RECORDS SUPPLIED —
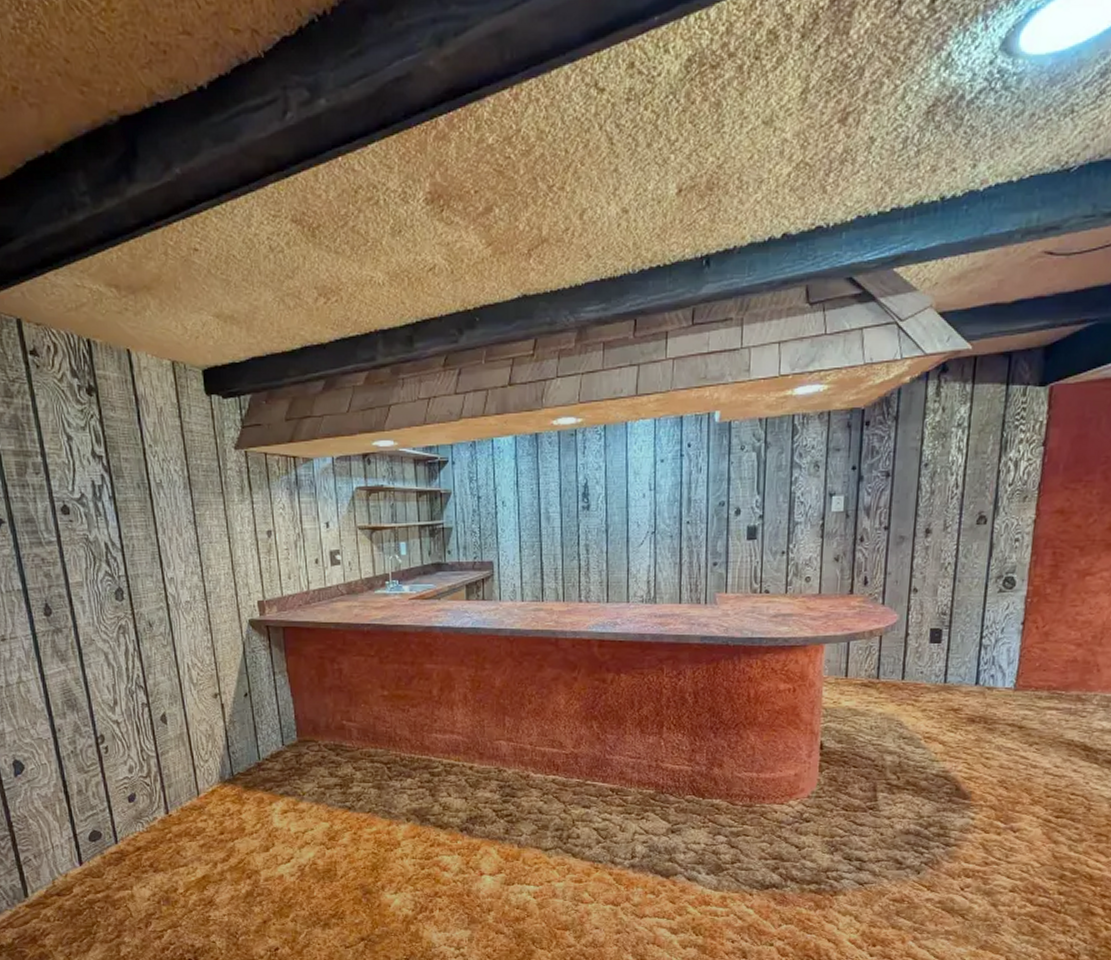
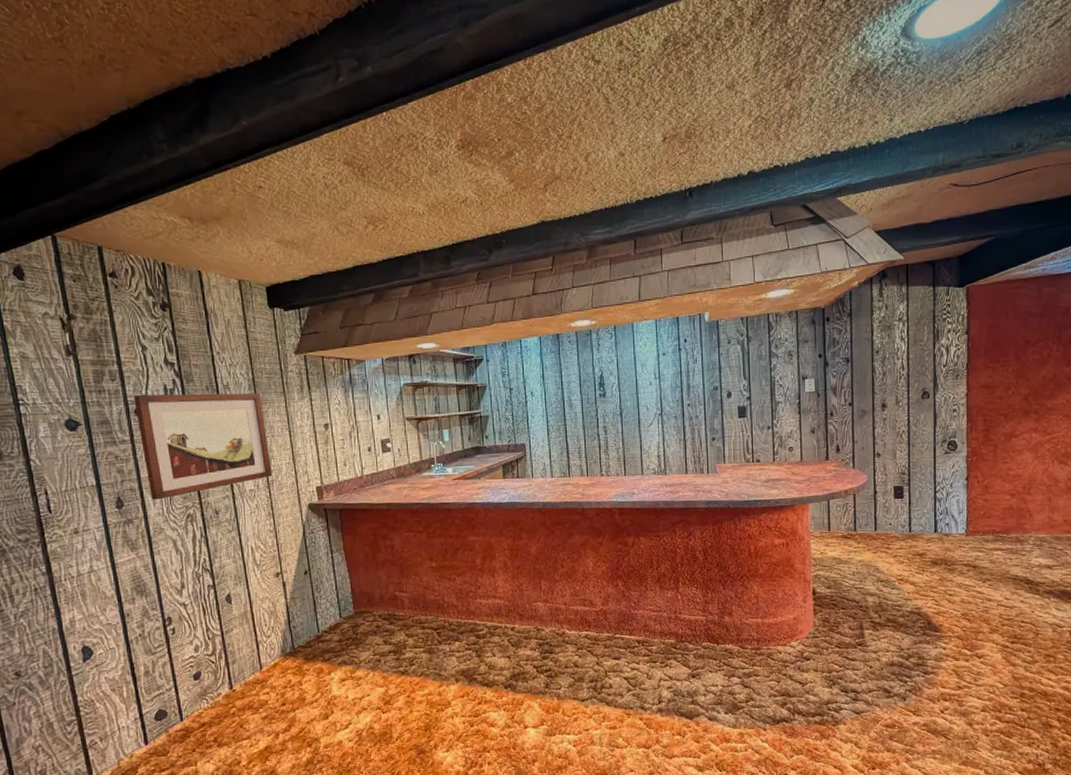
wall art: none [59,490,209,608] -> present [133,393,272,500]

...

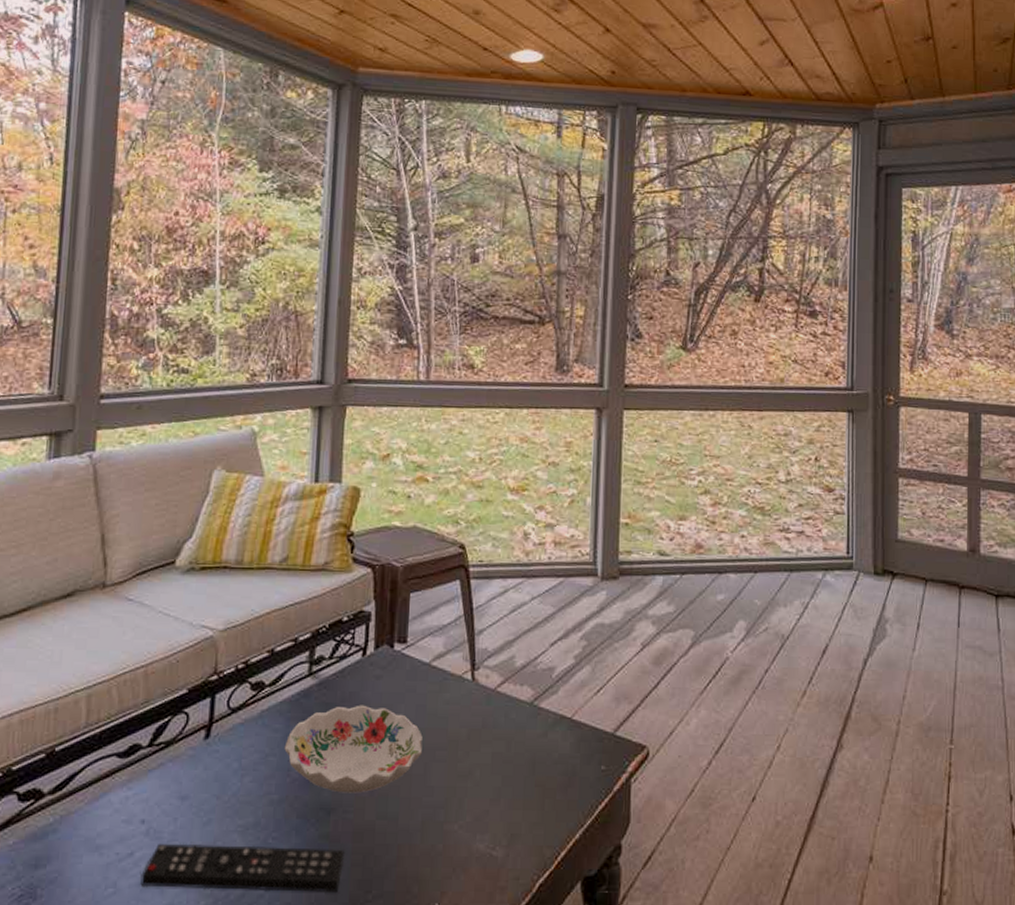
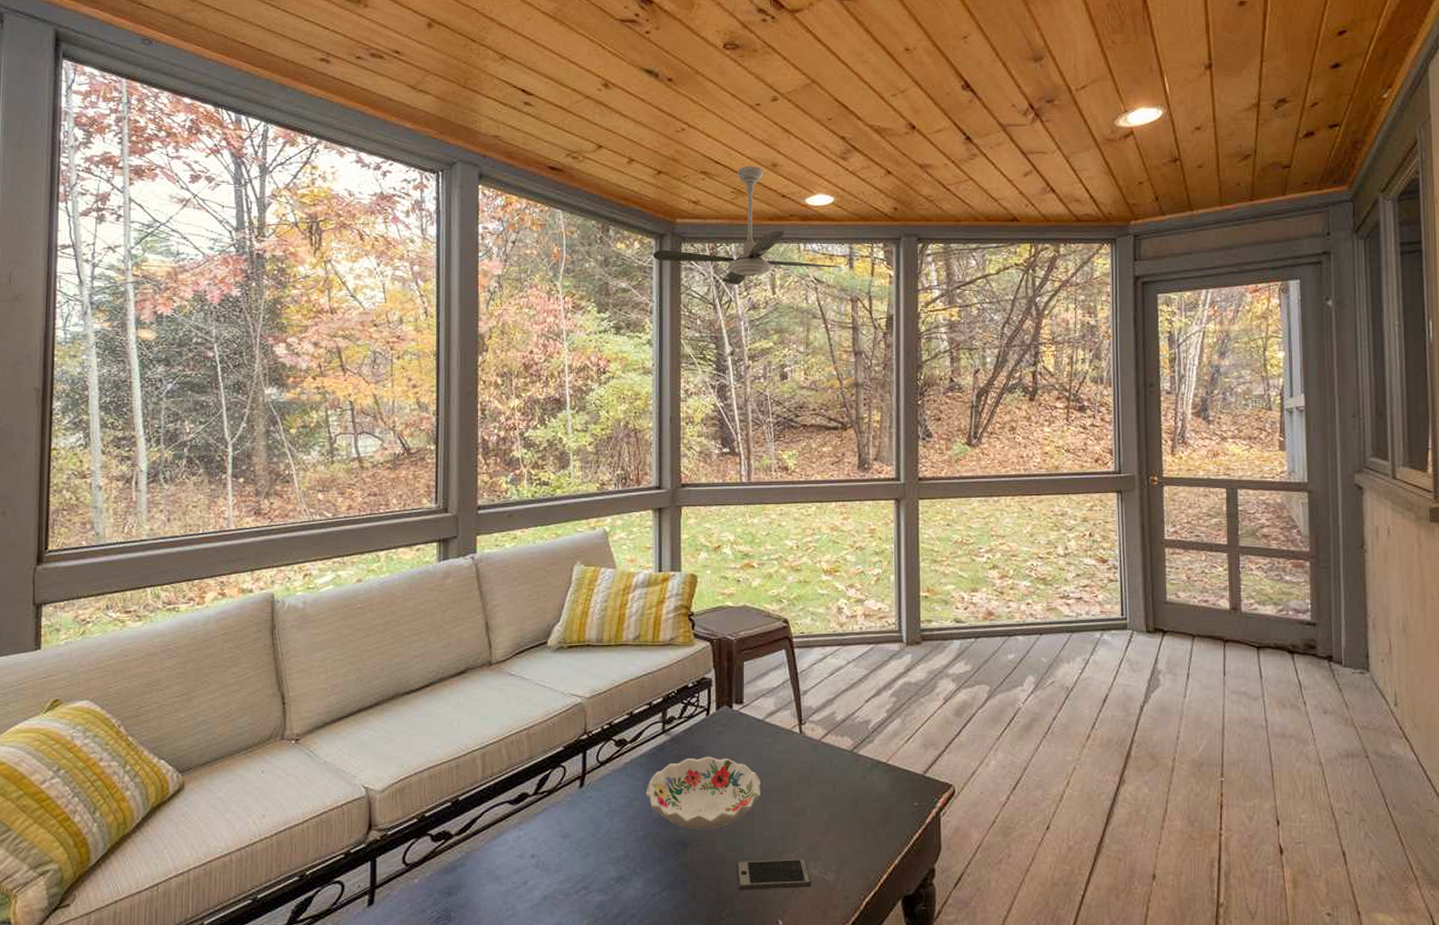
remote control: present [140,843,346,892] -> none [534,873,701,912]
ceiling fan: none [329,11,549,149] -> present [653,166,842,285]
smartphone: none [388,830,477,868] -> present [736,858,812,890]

INSTRUCTIONS TO FOLLOW — Once you find the line with "ceiling fan: none" in the entries above, output it and each line after it up to and including the line with "smartphone: none [388,830,477,868]", and nothing else.

WRITTEN RESPONSE —
ceiling fan: none [329,11,549,149] -> present [653,166,842,285]
smartphone: none [388,830,477,868] -> present [736,858,812,890]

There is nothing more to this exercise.